The film was written, produced, and directed by David Shields, New York Times-bestselling author of more than twenty books, including Black Planet: Facing Race During an NBA Season, which the New York Times called “a risky and brilliant book” and Newsday called “one of the best books ever written on the subject of sport in America, which is to say a book that is about a great deal more than sport.”
Lynch, which is loosely inspired by Black Planet, documents and celebrates what Shields calls “Lynch’s attempt to be true to himself in a capitalist, racist society that wants to exploit him and that he wants to both exploit and oppose. Lynch is leaving a legacy of the eloquence of silence, echo, and mimicry as key tools of resistance.”

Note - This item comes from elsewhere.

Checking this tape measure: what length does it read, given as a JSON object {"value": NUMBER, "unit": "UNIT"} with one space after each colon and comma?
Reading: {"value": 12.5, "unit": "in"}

David Shields is the author of twenty-two books, most recently The Trouble With Men: Reflections on Sex, Love, Marriage, Porn, and Power (21st Century Essays, 2019) and Nobody Hates Trump More Than Trump: An Intervention (Thought Catalog, 2018). Other books include Reality Hunger: A Manifesto (Knopf, 2010), named one of the best books of 2010 by more than thirty publications; The Thing About Life Is That One Day You’ll Be Dead (Knopf, 2008), New York Times bestseller; and Black Planet: Facing Race During an NBA Season (Crown, 1999), finalist for the National Book Critics Circle Award. Shields has published essays and stories in the New York Times Magazine, Harper’s, Esquire, and many more.
Ijeoma Oluo is a Seattle-based writer, speaker and internet yeller. Her work on social issues such as race and gender has been published in the Guardian, The Stranger, Washington Post, ELLE, NBC News, and more. Her New York Times-bestselling first book, So You Want To Talk About Race, was released January 2018 with Seal Press. Ijeoma was named one of the Most Influential People in Seattle by Seattle magazine, one of the 50 Most Influential Women in Seattle by Seattle Met, one of The Root‘s 100 Most Influential Americans in 2017 & 2018, and is the recipient of the 2018 Feminist Humanist Award, the Media Justice Award, and the 2018 Aubrey Davis Visionary Leadership Award.